Now lacking an implementation to delete logins we were mostly working with existing logins. Deleting a login required logging on to the database and deleting it manually using SQL. Not a big deal, but one that interrupted the flow and was therefore avoided as long as it wasn’t absolutely necessary.
While we were working on fixing the bug we had concentrated on the part where a password is saved for an existing login. The bigger picture revealed what the real issue was. While we were using DateTime.Now
when setting the password for a new login, we used DateTime.Now.ToUniversalTime()
when changing the password for an existing login.
With our server settings, DateTime.Now
was one hour later than DateTime.Now.ToUniversalTime()
. Since we started our demo by proudly presenting that you could create a new login that meant that for exactly one hour we were unable to change the password, due to the simple fact that the database wouldn’t allow saving a password when its expiry date was earlier than its create date.

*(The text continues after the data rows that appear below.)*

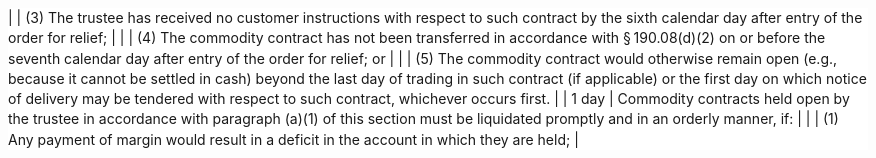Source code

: |            |           (3) The trustee has received no customer instructions with respect to such contract by the sixth calendar day after entry of the order for relief;                                                                                                                                                                                                                                                                                                                                                                                                                                                                                                                                                                                                                                                                                                                                                                                                                                                                                                                                                                                                                                                                 |
|            |           (4) The commodity contract has not been transferred in accordance with &#167;&#8201;190.08(d)(2) on or before the seventh calendar day after entry of the order for relief; or                                                                                                                                                                                                                                                                                                                                                                                                                                                                                                                                                                                                                                                                                                                                                                                                                                                                                                                                                                                                                                     |
|            |           (5) The commodity contract would otherwise remain open (e.g., because it cannot be settled in cash) beyond the last day of trading in such contract (if applicable) or the first day on which notice of delivery may be tendered with respect to such contract, whichever occurs first.                                                                                                                                                                                                                                                                                                                                                                                                                                                                                                                                                                                                                                                                                                                                                                                                                                                                                                                            |
| 1 day      | Commodity contracts held open by the trustee in accordance with paragraph (a)(1) of this section must be liquidated promptly and in an orderly manner, if:                                                                                                                                                                                                                                                                                                                                                                                                                                                                                                                                                                                                                                                                                                                                                                                                                                                                                                                                                                                                                                                                   |
|            |           (1) Any payment of margin would result in a deficit in the account in which they are held;                                                                                                                                                                                                                                                                                                                                                                                                                                                                                                                                                                                                                                                                                                                                                                                                                                                                                                                                                                                                                                                                                                                         |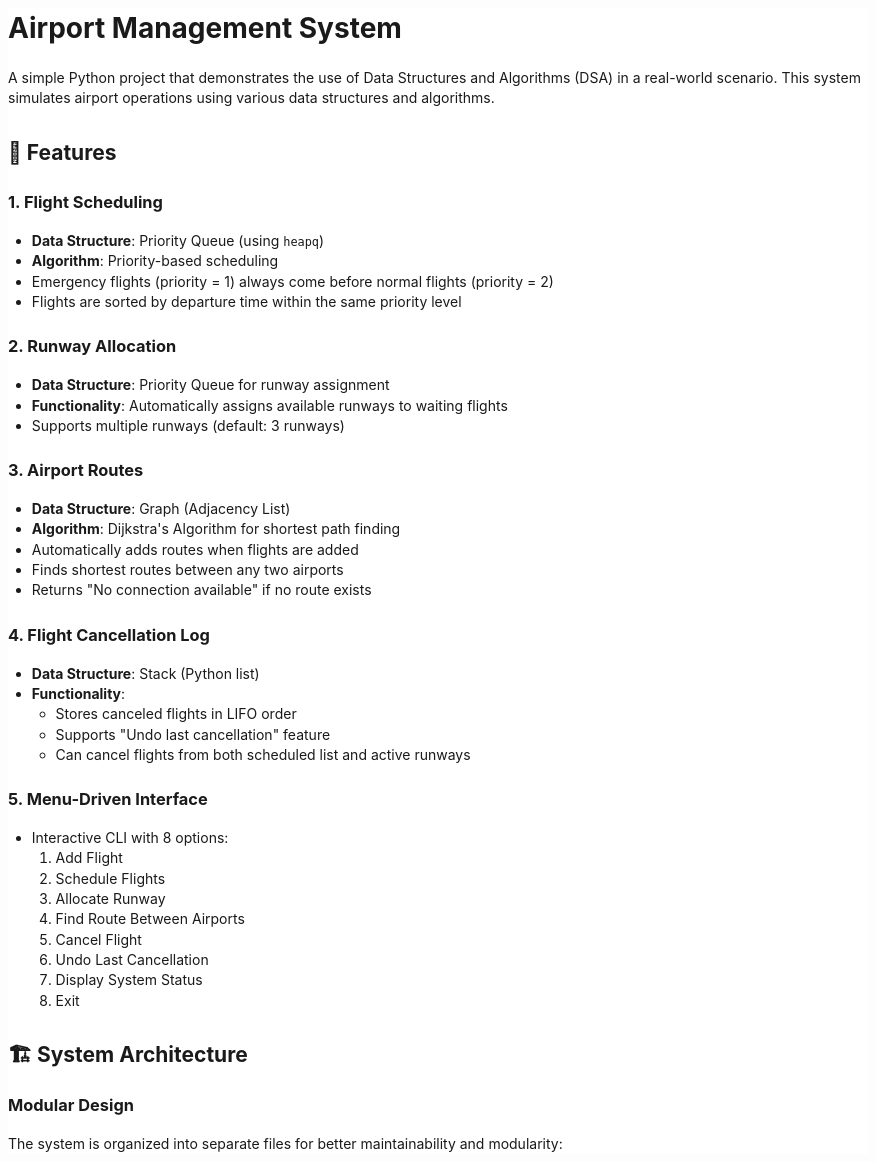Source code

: # Airport Management System

A simple Python project that demonstrates the use of Data Structures and Algorithms (DSA) in a real-world scenario. This system simulates airport operations using various data structures and algorithms.

## 🎯 Features

### 1. Flight Scheduling
- **Data Structure**: Priority Queue (using `heapq`)
- **Algorithm**: Priority-based scheduling
- Emergency flights (priority = 1) always come before normal flights (priority = 2)
- Flights are sorted by departure time within the same priority level

### 2. Runway Allocation
- **Data Structure**: Priority Queue for runway assignment
- **Functionality**: Automatically assigns available runways to waiting flights
- Supports multiple runways (default: 3 runways)

### 3. Airport Routes
- **Data Structure**: Graph (Adjacency List)
- **Algorithm**: Dijkstra's Algorithm for shortest path finding
- Automatically adds routes when flights are added
- Finds shortest routes between any two airports
- Returns "No connection available" if no route exists

### 4. Flight Cancellation Log
- **Data Structure**: Stack (Python list)
- **Functionality**: 
  - Stores canceled flights in LIFO order
  - Supports "Undo last cancellation" feature
  - Can cancel flights from both scheduled list and active runways

### 5. Menu-Driven Interface
- Interactive CLI with 8 options:
  1. Add Flight
  2. Schedule Flights
  3. Allocate Runway
  4. Find Route Between Airports
  5. Cancel Flight
  6. Undo Last Cancellation
  7. Display System Status
  8. Exit

## 🏗️ System Architecture

### Modular Design
The system is organized into separate files for better maintainability and modularity:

This also explained why the bug had just gone away so many times before. After one hour of time difference between the server’s time and universal time, the expiry date would be later than the create date and the database was happy. This was a bug that occurred for exactly one hour before retreating and not showing up until the next time you created a new login and tried to change its password within the same hour.
Now, as I said, the answer, once found, was amazingly easy and clear. However the path that led to the answer was pretty much paved with confusion. It also taught us the lesson to be very, very, very careful when dealing with timestamps. Because these things, they are small and look harmless, but they can make you go temporarily insane just the same.